Digital media can do so much more than print media.  PDFs aren’t just about sending print and images.  They can also contain video and audio.  My document written in English can contain links to translations in other languages or explanatory movies with narrations in other languages.  The possibilities are endless, and they can be delivered in seconds around the world at little cost and on demand.  Utilizing email for product updates and company newsletters is also much quicker, much more economical and much more environmentally responsible than the postcards and brochures we used to rely on for getting the message out.

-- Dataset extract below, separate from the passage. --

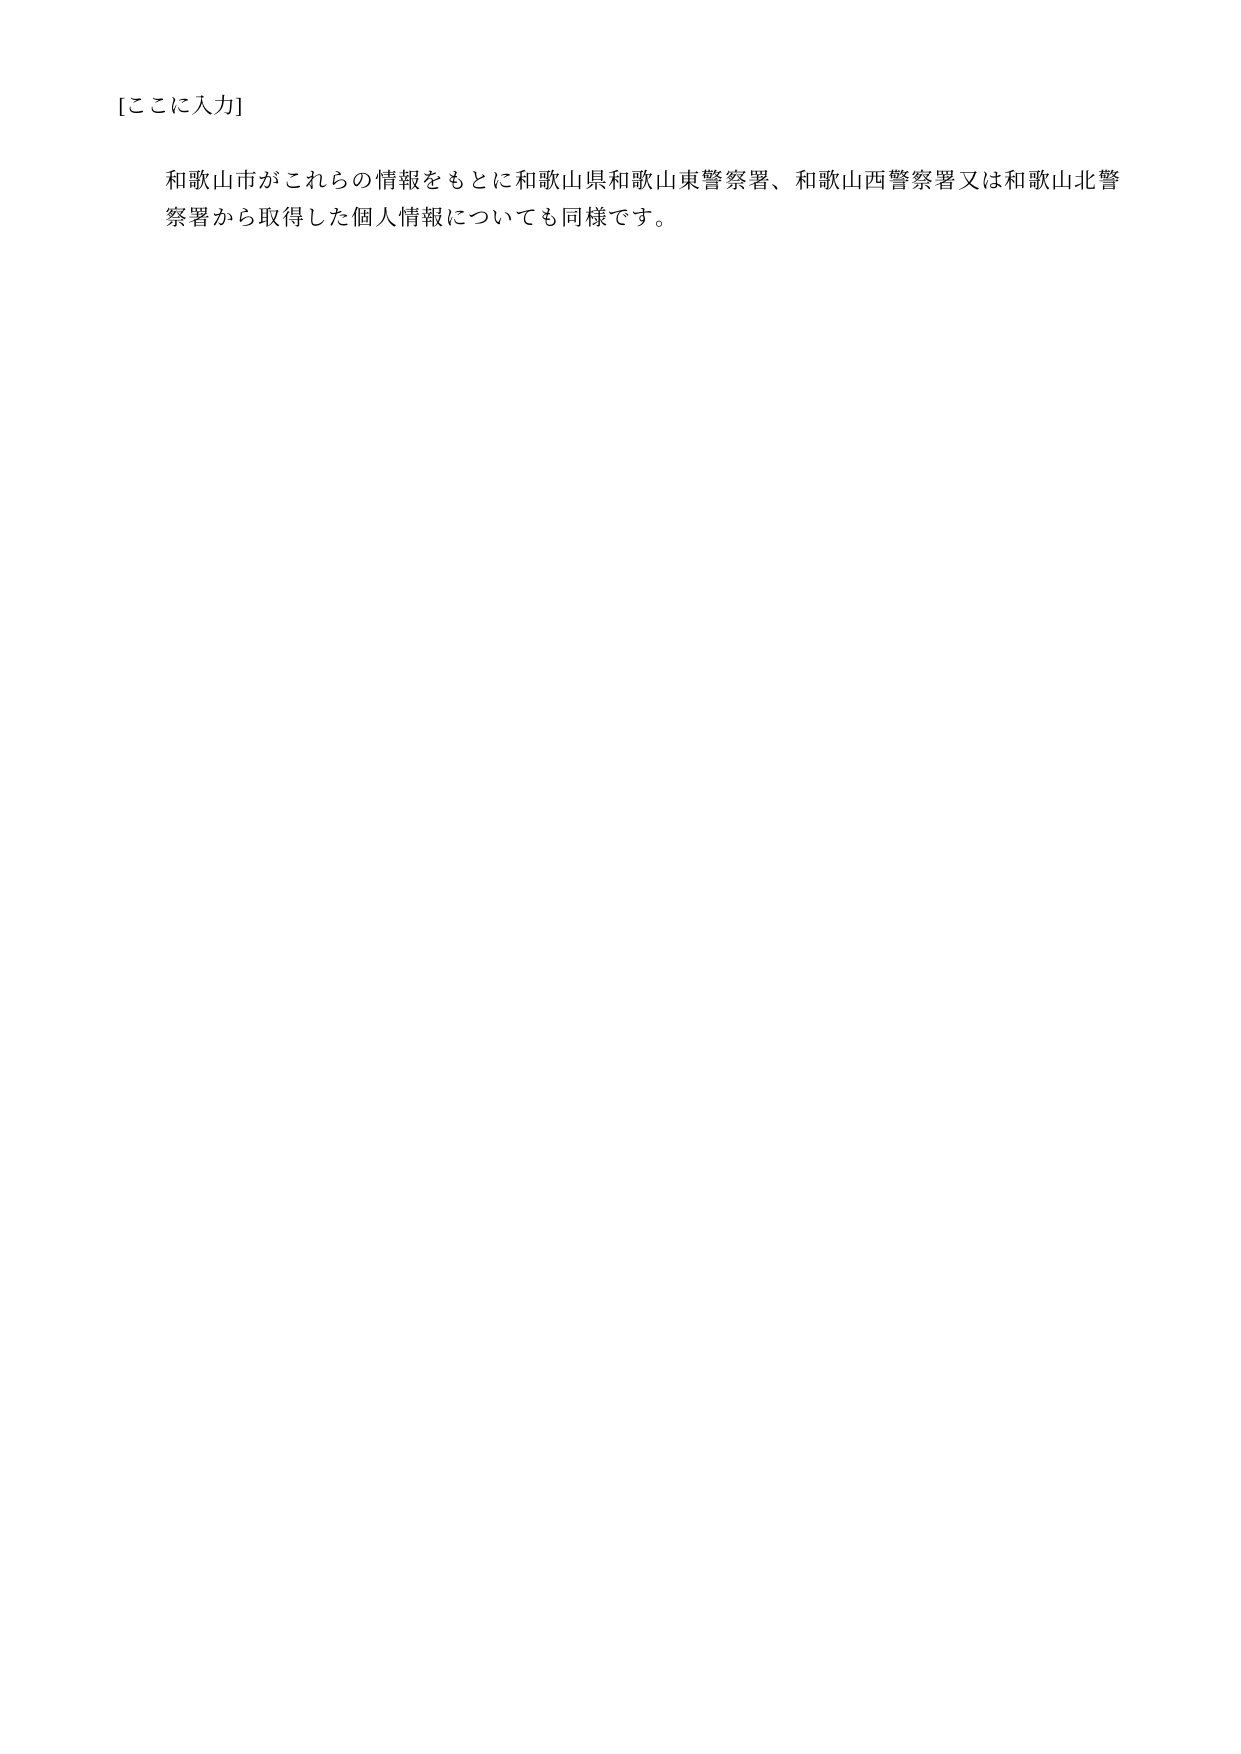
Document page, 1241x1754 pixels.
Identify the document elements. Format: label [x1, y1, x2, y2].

text [141, 160, 1122, 234]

Rethink business travel and training.  Web meetings can and should supplant sales calls and business meetings.  Most of us complain about the cost of gas, the hassle of airport security checks, the threat of bedbugs, etc., but are we still heading off to a meeting in some other state or some other country?  Sure there are times when we have to be there in person, but many times we don’t; and the savings to the bottom-line and to the environment are huge!   There are many ways we can do meetings online, and the costs have come down tremendously because of the number of services competing for your business.   Not only can you hear and see each other, you can even work on the same documents online, and the down time involved with travel can now be used more productively.

Web conferencing can also be used effectively for training.  Most web conferencing software has a record function built in so that people who are unable to attend can get a rebroadcast of the session.  This saves on the instructor’s time and expense, and it makes the content available in the same format so you’re confident everyone received the same message.

Old habits die hard, but businesses large and small can benefit greatly from adopting 21st Century digital communication practices.  They are sustainable, economical and effective.